Start of RECORDS FOR PROCESSING

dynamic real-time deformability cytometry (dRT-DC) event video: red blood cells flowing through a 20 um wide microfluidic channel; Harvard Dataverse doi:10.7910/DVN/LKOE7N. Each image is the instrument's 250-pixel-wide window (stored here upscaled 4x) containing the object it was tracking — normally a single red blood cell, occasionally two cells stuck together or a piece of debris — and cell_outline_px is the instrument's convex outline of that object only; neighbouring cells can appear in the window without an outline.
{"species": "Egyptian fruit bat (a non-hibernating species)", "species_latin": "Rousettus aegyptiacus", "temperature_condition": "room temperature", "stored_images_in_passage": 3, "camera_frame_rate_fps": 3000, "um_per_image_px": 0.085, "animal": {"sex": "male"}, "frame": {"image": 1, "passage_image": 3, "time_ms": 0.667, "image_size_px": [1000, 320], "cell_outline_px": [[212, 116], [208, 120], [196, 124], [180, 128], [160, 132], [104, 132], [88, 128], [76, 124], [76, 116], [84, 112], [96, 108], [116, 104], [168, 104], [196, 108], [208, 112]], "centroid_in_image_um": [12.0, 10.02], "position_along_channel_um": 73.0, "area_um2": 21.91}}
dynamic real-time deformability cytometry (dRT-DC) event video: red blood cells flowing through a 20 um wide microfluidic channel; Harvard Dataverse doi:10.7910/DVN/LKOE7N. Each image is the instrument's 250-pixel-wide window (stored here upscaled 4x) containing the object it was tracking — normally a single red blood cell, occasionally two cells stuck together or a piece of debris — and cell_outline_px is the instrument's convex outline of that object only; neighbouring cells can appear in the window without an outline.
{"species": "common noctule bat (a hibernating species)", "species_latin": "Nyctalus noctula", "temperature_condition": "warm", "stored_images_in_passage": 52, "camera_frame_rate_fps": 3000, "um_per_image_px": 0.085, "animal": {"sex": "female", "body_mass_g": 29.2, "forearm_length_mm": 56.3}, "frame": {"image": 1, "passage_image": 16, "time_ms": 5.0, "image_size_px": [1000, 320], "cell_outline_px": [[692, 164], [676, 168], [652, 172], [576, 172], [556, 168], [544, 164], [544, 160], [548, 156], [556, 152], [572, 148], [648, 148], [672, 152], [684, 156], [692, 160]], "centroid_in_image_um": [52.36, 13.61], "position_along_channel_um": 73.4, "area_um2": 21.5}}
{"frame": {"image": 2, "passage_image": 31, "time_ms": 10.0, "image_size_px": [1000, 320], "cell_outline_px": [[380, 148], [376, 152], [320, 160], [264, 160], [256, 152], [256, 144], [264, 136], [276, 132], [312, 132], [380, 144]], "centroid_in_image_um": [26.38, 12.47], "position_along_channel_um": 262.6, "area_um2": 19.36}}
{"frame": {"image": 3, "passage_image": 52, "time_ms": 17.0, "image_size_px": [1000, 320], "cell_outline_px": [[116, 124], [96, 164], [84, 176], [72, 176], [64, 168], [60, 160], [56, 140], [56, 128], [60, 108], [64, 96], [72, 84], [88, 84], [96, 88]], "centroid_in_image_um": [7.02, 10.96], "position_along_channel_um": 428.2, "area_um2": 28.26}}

End of RECORDS FOR PROCESSING

TASK DETAILS:
Repeat the records above exactly, leaving none out.

FINISHED TASK:
dynamic real-time deformability cytometry (dRT-DC) event video: red blood cells flowing through a 20 um wide microfluidic channel; Harvard Dataverse doi:10.7910/DVN/LKOE7N. Each image is the instrument's 250-pixel-wide window (stored here upscaled 4x) containing the object it was tracking — normally a single red blood cell, occasionally two cells stuck together or a piece of debris — and cell_outline_px is the instrument's convex outline of that object only; neighbouring cells can appear in the window without an outline.
{"species": "Egyptian fruit bat (a non-hibernating species)", "species_latin": "Rousettus aegyptiacus", "temperature_condition": "room temperature", "stored_images_in_passage": 3, "camera_frame_rate_fps": 3000, "um_per_image_px": 0.085, "animal": {"sex": "male"}, "frame": {"image": 1, "passage_image": 3, "time_ms": 0.667, "image_size_px": [1000, 320], "cell_outline_px": [[212, 116], [208, 120], [196, 124], [180, 128], [160, 132], [104, 132], [88, 128], [76, 124], [76, 116], [84, 112], [96, 108], [116, 104], [168, 104], [196, 108], [208, 112]], "centroid_in_image_um": [12.0, 10.02], "position_along_channel_um": 73.0, "area_um2": 21.91}}
dynamic real-time deformability cytometry (dRT-DC) event video: red blood cells flowing through a 20 um wide microfluidic channel; Harvard Dataverse doi:10.7910/DVN/LKOE7N. Each image is the instrument's 250-pixel-wide window (stored here upscaled 4x) containing the object it was tracking — normally a single red blood cell, occasionally two cells stuck together or a piece of debris — and cell_outline_px is the instrument's convex outline of that object only; neighbouring cells can appear in the window without an outline.
{"species": "common noctule bat (a hibernating species)", "species_latin": "Nyctalus noctula", "temperature_condition": "warm", "stored_images_in_passage": 52, "camera_frame_rate_fps": 3000, "um_per_image_px": 0.085, "animal": {"sex": "female", "body_mass_g": 29.2, "forearm_length_mm": 56.3}, "frame": {"image": 1, "passage_image": 16, "time_ms": 5.0, "image_size_px": [1000, 320], "cell_outline_px": [[692, 164], [676, 168], [652, 172], [576, 172], [556, 168], [544, 164], [544, 160], [548, 156], [556, 152], [572, 148], [648, 148], [672, 152], [684, 156], [692, 160]], "centroid_in_image_um": [52.36, 13.61], "position_along_channel_um": 73.4, "area_um2": 21.5}}
{"frame": {"image": 2, "passage_image": 31, "time_ms": 10.0, "image_size_px": [1000, 320], "cell_outline_px": [[380, 148], [376, 152], [320, 160], [264, 160], [256, 152], [256, 144], [264, 136], [276, 132], [312, 132], [380, 144]], "centroid_in_image_um": [26.38, 12.47], "position_along_channel_um": 262.6, "area_um2": 19.36}}
{"frame": {"image": 3, "passage_image": 52, "time_ms": 17.0, "image_size_px": [1000, 320], "cell_outline_px": [[116, 124], [96, 164], [84, 176], [72, 176], [64, 168], [60, 160], [56, 140], [56, 128], [60, 108], [64, 96], [72, 84], [88, 84], [96, 88]], "centroid_in_image_um": [7.02, 10.96], "position_along_channel_um": 428.2, "area_um2": 28.26}}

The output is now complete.